So while the rest of the roster recovered from the damage it had taken, it was left to the four main eventers to carry the brand. Breeze, whose self-centered arrogance was backed up by his in-ring ability; Kidd, whose desperation to use NXT as a trampoline back to relevance began to degrade both his marriage and his sanity; Neville, the calculating champion who slowly got cockier and more willing to do anything to keep his title; Zayn, the passionate underdog who took his opponents to the limit in the ring, but couldn’t keep his morals from costing him victories. They took turns wrestling and feuding with each other for months, a situation that culminated in the fantastic main event of Takeover: Fatal 4-Way. At the end of the match, Zayn kicked Kidd in the face and was about to win the championship. But Neville pulled the referee out of the ring, blasted Zayn with a kick of his own, hit his signature Red Arrow off the top rope and pinned Kidd himself. It was the catalyst for one of the greatest matches in NXT history, and the beginning of the end for the status quo.
Breeze and Kidd were amazing characters, but the story was always going to be about Neville and Zayn. Zayn spent 2014 losing every big match he wrestled in, while Neville was seemingly untouchable. NXT did a good job of establishing the friendship between the two, but they were also perfect foils to one another. Neville was a physical specimen, possessing perfect body control and the ability to do whatever he wanted in the ring. There’s a reason his music and graphics had a weaponized, machine-like theme; he may have been a babyface, but he was always presented as a cold-eyed killer who knew exactly how to beat you. Neville was superhuman. Zayn was an everyman, possessing neither Neville’s godlike physique or sense of control, but a wild, flailing energy, an unbridled passion, and a heart that wouldn’t let him take the easy way out. The story wrote itself. Zayn was tired of losing, tired of being taken advantage of, tired of being told, essentially, that he was too nice to be champion. His “Road to Redemption,” in which he defeated both Breeze and Kidd, culminated at Takeover: R Evolution, in which he had every opportunity to turn away from the person he was, chose to stay true to himself, and won the title anyway.

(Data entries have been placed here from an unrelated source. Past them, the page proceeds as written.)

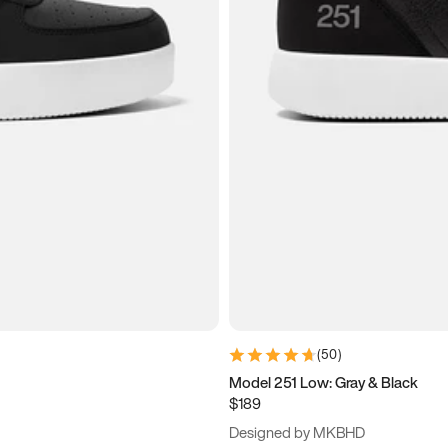
(
50
)
Model 251 Low: Gray & Black
$189
Designed by MKBHD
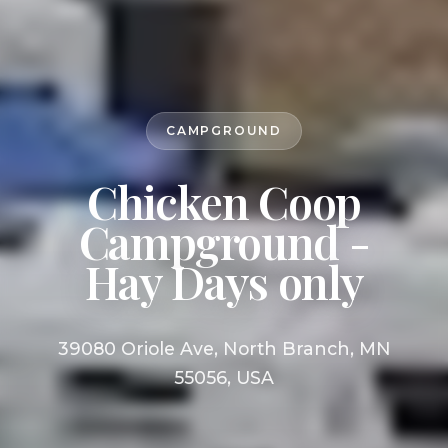
CAMPGROUND
Chicken Coop
Campground -
Hay Days only
39080 Oriole Ave, North Branch, MN
55056, USA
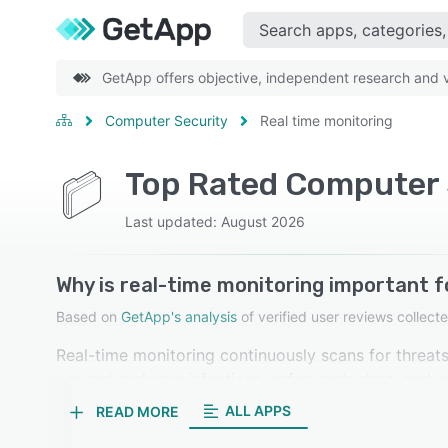
GetApp offers objective, independent research and ve
Computer Security
Real time monitoring
Top Rated Computer S
Last updated: August 2026
Why is real-time monitoring important 
Based on
GetApp's analysis
of verified user reviews colle
Real-time monitoring continuously scans for threats
prevent malware infections, safeguards data, and en
promptly. Our reviewers in computer security softwa
ALL APPS
READ MORE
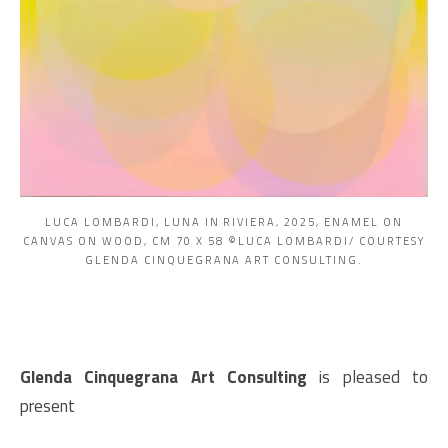
LUCA LOMBARDI, LUNA IN RIVIERA, 2025, ENAMEL ON
CANVAS ON WOOD, CM 70 X 58 ©LUCA LOMBARDI/ COURTESY
GLENDA CINQUEGRANA ART CONSULTING.
Glenda Cinquegrana Art Consulting
is pleased to
present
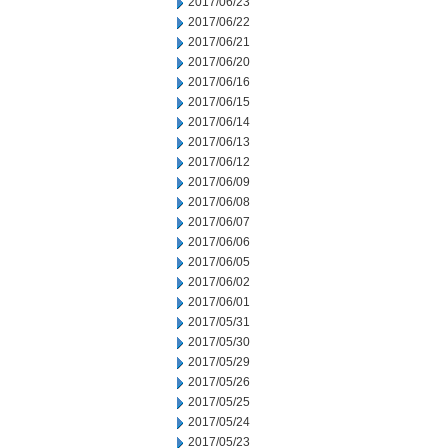
2017/06/23
2017/06/22
2017/06/21
2017/06/20
2017/06/16
2017/06/15
2017/06/14
2017/06/13
2017/06/12
2017/06/09
2017/06/08
2017/06/07
2017/06/06
2017/06/05
2017/06/02
2017/06/01
2017/05/31
2017/05/30
2017/05/29
2017/05/26
2017/05/25
2017/05/24
2017/05/23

But that was far from the only thing that happened on that show. By the end of 2014, the NXT landscape was changed forever. Neither Breeze nor Kidd wrestled at R Evolution. The Ascension did, and so did CJ Parker, but it would be their last Takeover. The Ascension’s opponents were Hideo Itami, formerly KENTA, and Finn Balor, formerly Prince Devitt. And Parker, of course, lost to the debuting Kevin Owens, who later vaulted himself into a championship feud with Zayn. They would headline the next two Takeovers, and one would have expected the main event to continue being the best and most important part of NXT.
But it wasn’t. 2014 was over. The Year of the Horsewomen had arrived.